ゲーム開発の受託ビジネスは様々な形があります。ゲーム開発を一本まるごと受託するケースもあれば、キャラクターのモデルデータ作成だけを請け負ったり、メーカー内に出向して対応することもあります。
今回はそんなゲームの受託開発について、いつも悩むことを書いてみます。
プロジェクト管理で悩むのが見積もりの計算だが・・・
私自身は職種はCGデザイナーなのですが、それなりに年を食っていることもあり、プロジェクト管理や渉外担当、採用担当をしたりもしています。
プロジェクト管理で、ゲームメーカーや大手デベロッパー(開発会社)さんから仕事を受託するときに、いつも悩むのが見積もりです。
ちなみに炎上するプロジェクトの8割は不適切な見積もりから発生する、という言葉を知人が好んで使っていましたが、その通りですね。
ただ、今回は分かりやすくするために、見積もりには問題ないと仮定した上で話を進めます。
ゲーム開発の受託ビジネスの物量の計算
仮に以下のようなプロジェクトを受注したとします。
- スマホ向けゲームのキャラクターモデルの作成
- キャラクターは10体
- 1体にかかる作業日数は13日間
- プロジェクトの期間は3ヶ月
実際にはキャラクターごとにデザインが異なるので、1体にかかる作業日数は変わります。
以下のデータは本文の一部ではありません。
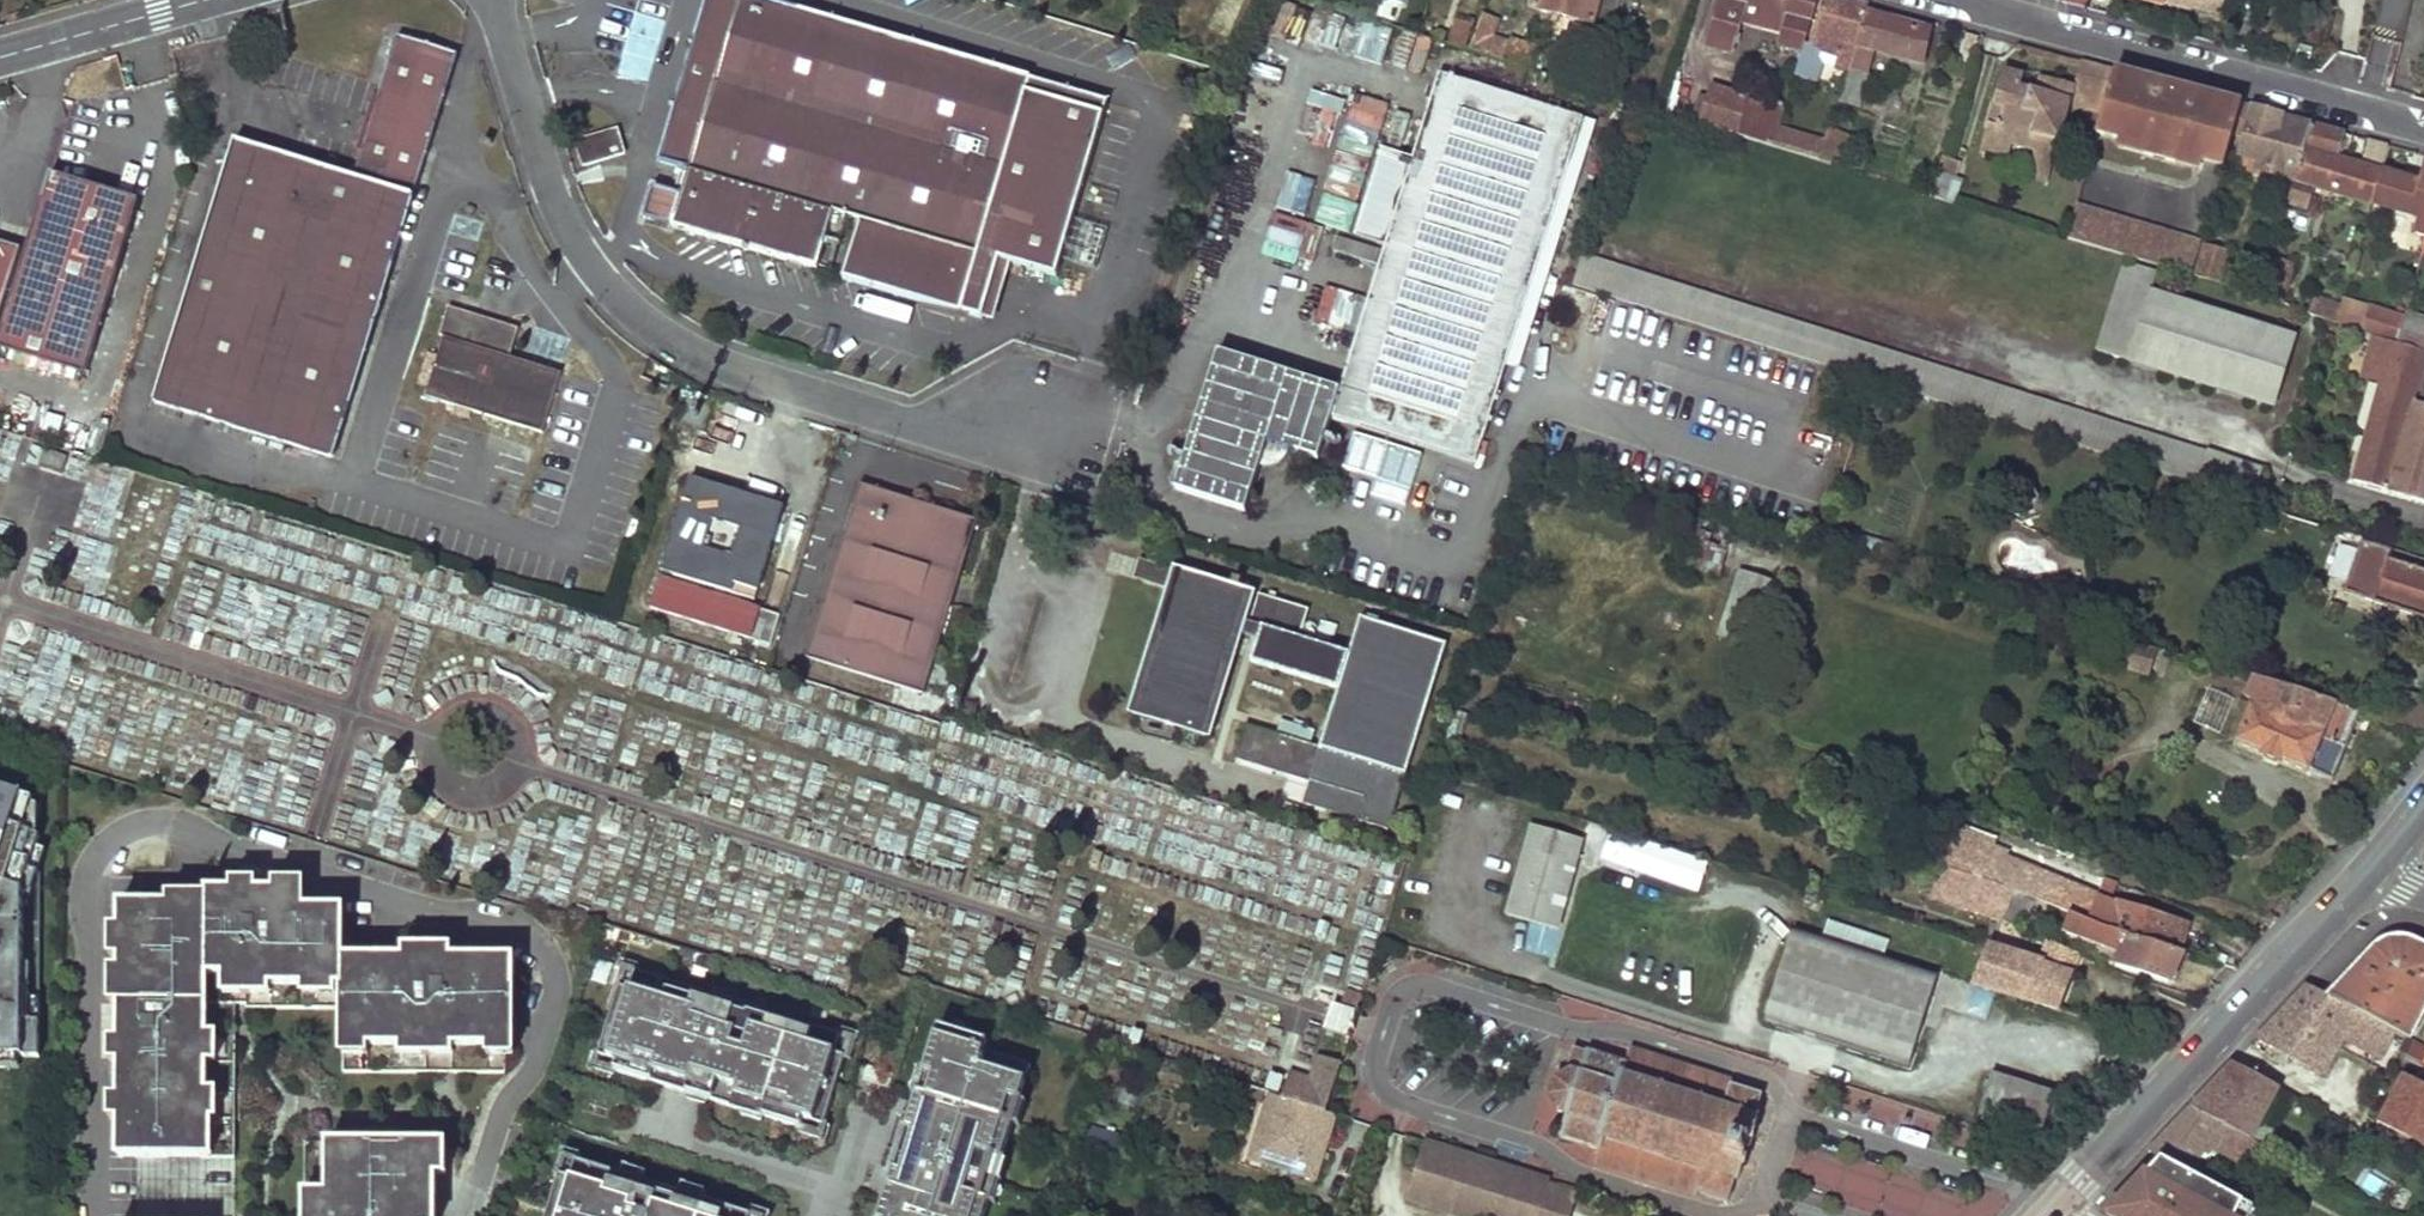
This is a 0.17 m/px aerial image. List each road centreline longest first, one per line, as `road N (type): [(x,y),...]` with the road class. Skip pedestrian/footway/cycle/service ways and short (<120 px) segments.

他にレア度やクラスアップなどで、同じモデルで多少形状を変えて納品することがよくあるのですが、今回は分かりやすいように上記の設定で仕事を受託したとします。
- 13日間 X 10体 = 130人日 = 6.5人月
上の式を説明すると、キャラクター1体を作成するのに13日間かかるので、合計10体で130人日になります。「人日」というのは、一人の人が作業して130日間かかるという単位です。
「人月」は一人が一ヶ月作業したときの単位です。一ヶ月の営業日は土日を除くと20日なので、130人日は6.5人月になります。
0.5人月の半端をどうすればいいのか?
今回のプロジェクトは3ヶ月という期間が設定されているので、キャラモデル担当の3DCGデザイナーを2名、プロジェクトにアサイン(割り当て)したとします。
ここで悩むのが0.5人月です。
アサインした3DCGデザイナーが平均的な能力だった場合、3ヶ月が経過した時点で6人月を使用していることになります。
- デザイナー2名 X 3ヶ月 = 6人月
プロジェクトの見積もりは6.5人月です。要は0.5人月分が不足しています。納期は3ヶ月なので、これに間に合わせるためには、もう一人追加でデザイナーをアサインする必要があります。
- デザイナー2名 X 3ヶ月 = 6人月
- デザイナー1名 X 1ヶ月 = 1人月
仮に最後の月だけ1名デザイナーを追加でアサインして、仕事を完遂したとします。
めでたし、めでたし・・・・とはなりません。
予算の6.5人月に対して、7人月のスタッフをアサインしたことになります。0.5人月分だけ余分にリソースを使用しているのですね。
この時に0.5人月分の別の仕事を入れられれば話は解決するのですが、そんな都合の良く仕事が転がっているはずもありません。
かといって、
あ、ごめん。今月は君は半月しか働かなくていいいから、給料も半分ね!
といえるはずもありません。
まとめ ー 現実的な解決方法と他社さんの対応
現実的な対処方法はいくつかあります。
- 3ヶ月の間に0.5人月分の作業を吸収してもらう
- 0.5人月分の作業だけ外注に出す
- 会社の負担と割り切って、0.5人月分の空きは有給休暇の消費に当てる
くらいが一般的でしょうか。
アサインするスタッフのスキルが高い場合は、3ヶ月の間に作業を巻きで進めて吸収してもらえると非常にありがたいですね。特に会社的に(^^;
有給休暇の消費は、受託単価にもよるので難しいところですね。経営者か事業部長クラスの判断が必要でしょう。
こういう問題に対して、他の開発会社さんがどうしているのか非常に気になります。